Reproduce every line below, from the line that contains "collection date: 1923-04-12" down to the line that contains "collector number: 6587", with both end lines included and each line unchanged.

Data entries:

........

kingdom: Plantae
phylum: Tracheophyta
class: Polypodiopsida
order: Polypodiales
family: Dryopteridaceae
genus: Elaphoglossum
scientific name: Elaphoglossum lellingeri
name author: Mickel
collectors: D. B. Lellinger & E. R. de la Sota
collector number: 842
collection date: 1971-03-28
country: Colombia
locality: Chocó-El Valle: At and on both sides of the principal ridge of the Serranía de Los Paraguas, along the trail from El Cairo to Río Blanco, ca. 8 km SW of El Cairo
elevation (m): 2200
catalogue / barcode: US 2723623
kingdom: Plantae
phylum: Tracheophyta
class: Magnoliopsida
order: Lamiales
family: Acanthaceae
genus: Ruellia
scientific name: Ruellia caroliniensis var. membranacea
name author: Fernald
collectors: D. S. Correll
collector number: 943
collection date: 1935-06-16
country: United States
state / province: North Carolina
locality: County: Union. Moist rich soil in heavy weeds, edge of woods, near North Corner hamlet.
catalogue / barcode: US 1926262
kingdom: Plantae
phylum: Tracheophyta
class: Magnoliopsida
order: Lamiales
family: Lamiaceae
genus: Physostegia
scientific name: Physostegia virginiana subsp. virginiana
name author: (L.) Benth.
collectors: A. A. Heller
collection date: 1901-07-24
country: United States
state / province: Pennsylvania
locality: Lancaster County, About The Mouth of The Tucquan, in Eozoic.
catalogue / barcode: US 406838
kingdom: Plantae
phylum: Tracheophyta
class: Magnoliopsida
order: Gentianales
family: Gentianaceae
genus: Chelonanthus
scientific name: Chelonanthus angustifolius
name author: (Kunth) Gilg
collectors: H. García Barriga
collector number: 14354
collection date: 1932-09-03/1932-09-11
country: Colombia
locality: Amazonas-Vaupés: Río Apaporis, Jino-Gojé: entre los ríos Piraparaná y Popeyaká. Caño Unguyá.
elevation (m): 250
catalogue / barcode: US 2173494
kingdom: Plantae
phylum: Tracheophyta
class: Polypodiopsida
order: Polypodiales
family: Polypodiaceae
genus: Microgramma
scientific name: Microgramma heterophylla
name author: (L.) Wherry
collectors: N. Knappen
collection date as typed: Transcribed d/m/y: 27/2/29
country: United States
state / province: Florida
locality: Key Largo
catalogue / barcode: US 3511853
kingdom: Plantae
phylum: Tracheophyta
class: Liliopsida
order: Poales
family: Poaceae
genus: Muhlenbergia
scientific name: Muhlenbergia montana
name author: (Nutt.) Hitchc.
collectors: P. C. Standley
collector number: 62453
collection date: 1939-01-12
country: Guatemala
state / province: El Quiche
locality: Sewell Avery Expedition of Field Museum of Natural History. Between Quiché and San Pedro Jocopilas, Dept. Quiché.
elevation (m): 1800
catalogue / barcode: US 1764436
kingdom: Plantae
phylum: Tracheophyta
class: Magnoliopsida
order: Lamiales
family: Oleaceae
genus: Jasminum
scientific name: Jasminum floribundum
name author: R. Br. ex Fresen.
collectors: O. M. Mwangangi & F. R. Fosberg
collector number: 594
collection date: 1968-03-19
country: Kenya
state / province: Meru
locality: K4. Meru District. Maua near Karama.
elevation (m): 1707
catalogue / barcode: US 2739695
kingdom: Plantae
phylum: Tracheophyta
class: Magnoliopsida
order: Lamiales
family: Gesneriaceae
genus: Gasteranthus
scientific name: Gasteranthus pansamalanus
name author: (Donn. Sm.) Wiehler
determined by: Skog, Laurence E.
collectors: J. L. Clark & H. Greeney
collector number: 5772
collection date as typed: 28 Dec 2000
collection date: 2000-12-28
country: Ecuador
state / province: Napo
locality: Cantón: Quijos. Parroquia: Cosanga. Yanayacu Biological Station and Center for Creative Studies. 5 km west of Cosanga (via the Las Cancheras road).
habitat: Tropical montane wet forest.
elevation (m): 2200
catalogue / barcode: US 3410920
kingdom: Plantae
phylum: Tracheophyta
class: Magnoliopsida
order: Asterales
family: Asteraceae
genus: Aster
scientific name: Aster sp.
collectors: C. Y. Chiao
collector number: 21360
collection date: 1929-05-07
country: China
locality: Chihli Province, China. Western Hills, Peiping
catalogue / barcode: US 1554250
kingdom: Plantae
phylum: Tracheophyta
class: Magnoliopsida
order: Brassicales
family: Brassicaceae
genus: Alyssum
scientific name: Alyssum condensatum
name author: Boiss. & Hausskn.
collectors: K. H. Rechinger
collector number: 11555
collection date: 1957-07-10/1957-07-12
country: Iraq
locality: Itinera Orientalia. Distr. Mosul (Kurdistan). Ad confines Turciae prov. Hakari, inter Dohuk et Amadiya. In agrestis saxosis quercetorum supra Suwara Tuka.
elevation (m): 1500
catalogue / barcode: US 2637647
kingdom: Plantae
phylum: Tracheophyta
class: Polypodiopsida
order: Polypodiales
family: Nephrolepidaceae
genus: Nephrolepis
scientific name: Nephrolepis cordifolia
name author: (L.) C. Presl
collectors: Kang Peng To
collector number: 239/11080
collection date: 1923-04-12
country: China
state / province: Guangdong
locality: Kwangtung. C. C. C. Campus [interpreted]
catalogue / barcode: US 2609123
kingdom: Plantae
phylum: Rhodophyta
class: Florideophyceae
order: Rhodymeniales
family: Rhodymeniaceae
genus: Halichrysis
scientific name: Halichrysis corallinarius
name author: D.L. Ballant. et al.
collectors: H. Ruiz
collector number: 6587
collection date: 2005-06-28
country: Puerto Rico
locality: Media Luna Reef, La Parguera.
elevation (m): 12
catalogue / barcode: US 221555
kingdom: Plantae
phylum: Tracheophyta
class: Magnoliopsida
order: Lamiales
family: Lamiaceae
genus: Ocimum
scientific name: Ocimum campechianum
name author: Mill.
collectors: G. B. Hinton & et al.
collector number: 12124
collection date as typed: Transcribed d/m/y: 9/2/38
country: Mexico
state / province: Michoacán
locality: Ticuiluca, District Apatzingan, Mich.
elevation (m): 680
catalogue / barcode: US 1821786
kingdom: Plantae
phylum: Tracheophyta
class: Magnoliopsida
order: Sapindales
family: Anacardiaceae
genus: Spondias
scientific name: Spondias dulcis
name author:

........

→ **The reply**
collection date: 1923-04-12
country: China
state / province: Guangdong
locality: Kwangtung. C. C. C. Campus [interpreted]
catalogue / barcode: US 2609123
kingdom: Plantae
phylum: Rhodophyta
class: Florideophyceae
order: Rhodymeniales
family: Rhodymeniaceae
genus: Halichrysis
scientific name: Halichrysis corallinarius
name author: D.L. Ballant. et al.
collectors: H. Ruiz
collector number: 6587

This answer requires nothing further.